With regard to the communication layer, all communications, with the exception of the communication between the concentrator, portal, and database take place over encrypted Internet sessions. The portal is the interface between all of the human users and the system by means of encrypted web based micro-services, a function the occupies both Layers 6 and 7 of the seven-layer model. When user interaction at this level triggers an action within the system, the concentrator manages these interactions and operates the appropriate RGO on behalf of the user. Communications between the concentrator and portal take place on a private encrypted local area network by means of the database and inter-process communication between the portal and the concentrator.
In considering the concepts of the IAS Octave, the IoT system studied herein accomplishes confidentiality of user data by several means, including encryption both at rest and in motion, logical separation of different communities in the database schema, and an encrypted token requiring that only the original device that received the invitation is able to open the gate, the latter foiling any attempt to steal and misuse any guest invitations by unauthorized users. These measures and a well-conceived proprietary communication protocol also serve to assure the integrity of the system data. Due to this, attempted intrusion and malfeasance is easier to detect and mitigate. While the system is vulnerable to Internet and power outages, and equipment failures; the concentrator and portal are deployed in a redundant and clustered fashion in order to assure highly available system operation, even in the event of server failure within the system. Facilities can be fitted with redundant RGOs, so, in the event of a hardware failure in one RGO, the others can continue to operate other gates as needed until the failed unit can be replaced.

Given data:
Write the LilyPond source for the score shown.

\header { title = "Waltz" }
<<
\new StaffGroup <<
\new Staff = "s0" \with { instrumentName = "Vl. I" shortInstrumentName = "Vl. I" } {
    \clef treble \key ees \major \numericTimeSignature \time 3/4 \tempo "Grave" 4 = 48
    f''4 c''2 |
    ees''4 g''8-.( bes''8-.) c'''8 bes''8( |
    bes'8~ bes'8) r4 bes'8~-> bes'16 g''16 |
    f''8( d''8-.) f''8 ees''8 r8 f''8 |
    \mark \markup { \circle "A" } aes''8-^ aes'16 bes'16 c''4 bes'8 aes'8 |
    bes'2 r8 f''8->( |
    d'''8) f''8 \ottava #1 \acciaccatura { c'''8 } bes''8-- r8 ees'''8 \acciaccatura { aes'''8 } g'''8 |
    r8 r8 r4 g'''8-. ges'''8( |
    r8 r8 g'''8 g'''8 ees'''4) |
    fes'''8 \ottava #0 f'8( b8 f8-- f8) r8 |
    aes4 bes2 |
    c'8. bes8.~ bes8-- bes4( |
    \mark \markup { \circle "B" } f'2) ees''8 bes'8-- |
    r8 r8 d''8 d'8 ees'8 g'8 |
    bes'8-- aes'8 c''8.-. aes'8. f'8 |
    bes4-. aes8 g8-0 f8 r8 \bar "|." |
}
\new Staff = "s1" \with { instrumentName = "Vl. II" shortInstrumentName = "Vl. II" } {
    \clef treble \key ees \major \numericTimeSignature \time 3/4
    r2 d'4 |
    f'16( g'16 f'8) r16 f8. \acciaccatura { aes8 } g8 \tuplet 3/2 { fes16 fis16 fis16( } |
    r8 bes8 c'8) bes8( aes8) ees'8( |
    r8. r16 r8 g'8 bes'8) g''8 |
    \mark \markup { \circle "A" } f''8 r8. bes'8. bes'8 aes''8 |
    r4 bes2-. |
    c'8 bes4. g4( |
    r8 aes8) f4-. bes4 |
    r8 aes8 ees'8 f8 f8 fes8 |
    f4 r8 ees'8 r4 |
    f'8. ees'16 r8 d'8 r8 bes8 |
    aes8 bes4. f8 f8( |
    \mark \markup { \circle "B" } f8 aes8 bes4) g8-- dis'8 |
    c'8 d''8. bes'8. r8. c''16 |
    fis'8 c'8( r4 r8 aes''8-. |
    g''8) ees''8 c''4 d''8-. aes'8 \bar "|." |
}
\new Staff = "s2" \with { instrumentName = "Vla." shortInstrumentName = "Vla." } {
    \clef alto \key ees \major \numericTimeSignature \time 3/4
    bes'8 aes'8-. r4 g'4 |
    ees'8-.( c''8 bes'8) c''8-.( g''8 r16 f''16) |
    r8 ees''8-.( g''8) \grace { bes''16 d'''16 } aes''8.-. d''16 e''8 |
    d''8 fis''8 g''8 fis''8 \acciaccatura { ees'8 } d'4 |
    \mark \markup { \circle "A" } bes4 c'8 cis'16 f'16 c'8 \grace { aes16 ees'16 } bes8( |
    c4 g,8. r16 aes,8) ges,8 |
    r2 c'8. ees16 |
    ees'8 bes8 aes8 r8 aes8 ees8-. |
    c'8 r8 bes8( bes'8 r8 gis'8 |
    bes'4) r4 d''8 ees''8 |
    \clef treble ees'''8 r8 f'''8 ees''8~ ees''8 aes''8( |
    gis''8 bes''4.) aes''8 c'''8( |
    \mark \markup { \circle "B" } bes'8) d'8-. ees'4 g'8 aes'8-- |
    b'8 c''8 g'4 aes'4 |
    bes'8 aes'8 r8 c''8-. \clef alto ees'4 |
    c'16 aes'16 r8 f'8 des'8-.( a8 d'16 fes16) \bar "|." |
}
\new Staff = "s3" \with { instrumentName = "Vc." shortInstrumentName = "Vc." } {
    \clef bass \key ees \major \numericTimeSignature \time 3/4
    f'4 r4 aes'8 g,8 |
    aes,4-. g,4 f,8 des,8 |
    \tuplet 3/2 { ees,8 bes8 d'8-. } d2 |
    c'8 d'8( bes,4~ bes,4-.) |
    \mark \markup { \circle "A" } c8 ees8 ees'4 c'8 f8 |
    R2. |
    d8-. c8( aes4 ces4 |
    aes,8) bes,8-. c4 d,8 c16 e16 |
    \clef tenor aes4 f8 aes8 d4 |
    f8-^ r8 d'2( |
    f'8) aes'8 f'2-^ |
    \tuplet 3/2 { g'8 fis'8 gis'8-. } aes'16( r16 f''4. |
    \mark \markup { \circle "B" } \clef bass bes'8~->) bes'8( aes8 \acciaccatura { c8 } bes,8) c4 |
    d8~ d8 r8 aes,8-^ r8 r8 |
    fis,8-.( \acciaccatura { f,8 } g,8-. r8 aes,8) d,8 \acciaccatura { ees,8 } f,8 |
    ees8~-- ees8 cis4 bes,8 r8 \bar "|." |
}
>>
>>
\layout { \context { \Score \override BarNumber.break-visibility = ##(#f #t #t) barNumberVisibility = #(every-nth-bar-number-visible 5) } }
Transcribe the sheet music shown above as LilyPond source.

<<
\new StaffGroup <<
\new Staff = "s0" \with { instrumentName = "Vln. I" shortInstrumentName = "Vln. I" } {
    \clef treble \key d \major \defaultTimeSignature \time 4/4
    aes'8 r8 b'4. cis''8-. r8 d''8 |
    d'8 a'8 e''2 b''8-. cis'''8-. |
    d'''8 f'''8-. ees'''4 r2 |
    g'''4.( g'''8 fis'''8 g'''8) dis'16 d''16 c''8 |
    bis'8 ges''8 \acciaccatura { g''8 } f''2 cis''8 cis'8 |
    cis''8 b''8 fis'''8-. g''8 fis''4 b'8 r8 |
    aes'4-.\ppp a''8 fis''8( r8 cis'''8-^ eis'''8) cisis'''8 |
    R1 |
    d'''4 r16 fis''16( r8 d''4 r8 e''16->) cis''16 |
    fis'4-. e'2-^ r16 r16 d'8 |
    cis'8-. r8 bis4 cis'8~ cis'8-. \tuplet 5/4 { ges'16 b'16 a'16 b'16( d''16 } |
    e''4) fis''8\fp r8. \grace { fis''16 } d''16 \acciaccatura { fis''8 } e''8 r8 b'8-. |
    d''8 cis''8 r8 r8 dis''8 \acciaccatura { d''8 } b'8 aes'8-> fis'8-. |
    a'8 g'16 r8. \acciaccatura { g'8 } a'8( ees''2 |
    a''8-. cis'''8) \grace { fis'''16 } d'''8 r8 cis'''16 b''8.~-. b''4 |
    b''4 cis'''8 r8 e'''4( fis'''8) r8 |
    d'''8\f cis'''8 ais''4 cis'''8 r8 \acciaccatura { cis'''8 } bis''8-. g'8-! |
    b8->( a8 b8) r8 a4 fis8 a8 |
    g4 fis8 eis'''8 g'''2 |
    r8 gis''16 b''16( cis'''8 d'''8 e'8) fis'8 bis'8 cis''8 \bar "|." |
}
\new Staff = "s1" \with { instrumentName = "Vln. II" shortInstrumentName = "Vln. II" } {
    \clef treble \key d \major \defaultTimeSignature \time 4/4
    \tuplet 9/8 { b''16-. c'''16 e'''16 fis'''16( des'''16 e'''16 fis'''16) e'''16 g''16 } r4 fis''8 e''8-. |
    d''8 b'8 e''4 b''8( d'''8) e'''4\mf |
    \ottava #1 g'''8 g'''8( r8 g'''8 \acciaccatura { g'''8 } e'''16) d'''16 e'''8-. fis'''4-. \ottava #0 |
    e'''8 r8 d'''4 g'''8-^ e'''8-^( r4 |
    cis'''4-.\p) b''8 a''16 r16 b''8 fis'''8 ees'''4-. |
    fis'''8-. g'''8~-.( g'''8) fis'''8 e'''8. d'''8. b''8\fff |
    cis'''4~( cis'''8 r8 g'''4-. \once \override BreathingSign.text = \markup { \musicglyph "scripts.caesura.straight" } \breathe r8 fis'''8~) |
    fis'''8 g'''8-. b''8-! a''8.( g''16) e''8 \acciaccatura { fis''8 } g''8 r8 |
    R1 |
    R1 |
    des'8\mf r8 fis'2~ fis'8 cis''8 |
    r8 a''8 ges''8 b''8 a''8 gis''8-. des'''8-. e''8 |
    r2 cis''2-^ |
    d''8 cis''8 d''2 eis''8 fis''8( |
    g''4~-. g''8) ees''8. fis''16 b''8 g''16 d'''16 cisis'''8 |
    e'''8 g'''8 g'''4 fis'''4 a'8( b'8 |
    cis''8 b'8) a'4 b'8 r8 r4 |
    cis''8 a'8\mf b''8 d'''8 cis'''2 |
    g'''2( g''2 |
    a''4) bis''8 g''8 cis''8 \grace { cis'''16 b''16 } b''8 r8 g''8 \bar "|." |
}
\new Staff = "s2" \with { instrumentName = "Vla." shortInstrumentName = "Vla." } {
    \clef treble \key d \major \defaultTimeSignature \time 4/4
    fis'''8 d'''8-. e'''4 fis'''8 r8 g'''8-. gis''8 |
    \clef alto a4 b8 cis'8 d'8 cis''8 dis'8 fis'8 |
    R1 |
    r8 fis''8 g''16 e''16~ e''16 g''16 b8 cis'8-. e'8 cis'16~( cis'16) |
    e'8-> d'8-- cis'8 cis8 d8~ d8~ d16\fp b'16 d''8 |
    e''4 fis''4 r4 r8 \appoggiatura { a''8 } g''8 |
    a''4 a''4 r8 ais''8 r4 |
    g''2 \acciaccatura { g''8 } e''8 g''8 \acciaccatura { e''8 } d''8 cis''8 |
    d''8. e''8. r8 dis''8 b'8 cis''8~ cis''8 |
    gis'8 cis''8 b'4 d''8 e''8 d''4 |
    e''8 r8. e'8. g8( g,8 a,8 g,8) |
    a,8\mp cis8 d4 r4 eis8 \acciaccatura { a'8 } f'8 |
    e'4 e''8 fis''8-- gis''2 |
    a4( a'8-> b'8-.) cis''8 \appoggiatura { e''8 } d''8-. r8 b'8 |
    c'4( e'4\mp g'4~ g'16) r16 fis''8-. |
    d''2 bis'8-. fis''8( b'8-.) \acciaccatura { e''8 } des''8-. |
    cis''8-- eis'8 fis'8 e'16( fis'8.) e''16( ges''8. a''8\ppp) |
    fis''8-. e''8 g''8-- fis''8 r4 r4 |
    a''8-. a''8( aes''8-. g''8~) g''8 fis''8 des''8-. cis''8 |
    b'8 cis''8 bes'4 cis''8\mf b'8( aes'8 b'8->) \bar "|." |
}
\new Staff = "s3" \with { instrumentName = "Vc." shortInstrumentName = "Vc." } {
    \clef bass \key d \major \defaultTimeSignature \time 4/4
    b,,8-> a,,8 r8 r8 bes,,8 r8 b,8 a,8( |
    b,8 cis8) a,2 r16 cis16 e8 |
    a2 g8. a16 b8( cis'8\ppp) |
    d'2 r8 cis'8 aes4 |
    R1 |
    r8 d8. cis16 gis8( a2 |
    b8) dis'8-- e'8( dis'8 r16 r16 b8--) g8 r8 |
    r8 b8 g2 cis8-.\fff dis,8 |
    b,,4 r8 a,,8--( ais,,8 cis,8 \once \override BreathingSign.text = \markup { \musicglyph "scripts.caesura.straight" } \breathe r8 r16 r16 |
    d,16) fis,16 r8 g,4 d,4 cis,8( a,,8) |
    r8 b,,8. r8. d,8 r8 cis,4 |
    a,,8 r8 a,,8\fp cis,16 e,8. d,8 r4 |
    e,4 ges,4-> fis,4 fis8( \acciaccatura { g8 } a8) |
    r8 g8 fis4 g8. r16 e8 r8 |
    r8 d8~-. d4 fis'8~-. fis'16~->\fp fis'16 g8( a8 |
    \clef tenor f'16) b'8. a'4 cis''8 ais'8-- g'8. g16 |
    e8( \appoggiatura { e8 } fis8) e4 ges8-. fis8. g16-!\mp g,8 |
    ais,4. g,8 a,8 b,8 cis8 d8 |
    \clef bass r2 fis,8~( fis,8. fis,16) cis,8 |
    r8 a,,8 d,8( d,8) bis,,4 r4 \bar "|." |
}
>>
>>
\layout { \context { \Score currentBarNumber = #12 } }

What this exercise asks:
#1 Condense the paragraph of the IoT security text that begins "With regard to the communication layer" into a short bulleted list, keeping its main facts.
#2 Collect every line of the records that contains the string "markup".
The text and the records have no connection to each other.

Solutions for each task:
#1
- All communications use encrypted Internet sessions, except those among the concentrator, portal, and database.
- The portal is the interface between human users and the system. It works through encrypted web-based micro-services and occupies Layers 6 and 7 of the seven-layer model.
- When a user's interaction triggers a system action, the concentrator manages it and operates the appropriate RGO on the user's behalf.
- The concentrator and portal communicate over a private encrypted local area network, through the database and inter-process communication.

#2
    \mark \markup { \circle "A" } aes''8-^ aes'16 bes'16 c''4 bes'8 aes'8 |
    \mark \markup { \circle "B" } f'2) ees''8 bes'8-- |
    \mark \markup { \circle "A" } f''8 r8. bes'8. bes'8 aes''8 |
    \mark \markup { \circle "B" } f8 aes8 bes4) g8-- dis'8 |
    \mark \markup { \circle "A" } bes4 c'8 cis'16 f'16 c'8 \grace { aes16 ees'16 } bes8( |
    \mark \markup { \circle "B" } bes'8) d'8-. ees'4 g'8 aes'8-- |
    \mark \markup { \circle "A" } c8 ees8 ees'4 c'8 f8 |
    \mark \markup { \circle "B" } \clef bass bes'8~->) bes'8( aes8 \acciaccatura { c8 } bes,8) c4 |
    cis'''4~( cis'''8 r8 g'''4-. \once \override BreathingSign.text = \markup { \musicglyph "scripts.caesura.straight" } \breathe r8 fis'''8~) |
    b,,4 r8 a,,8--( ais,,8 cis,8 \once \override BreathingSign.text = \markup { \musicglyph "scripts.caesura.straight" } \breathe r8 r16 r16 |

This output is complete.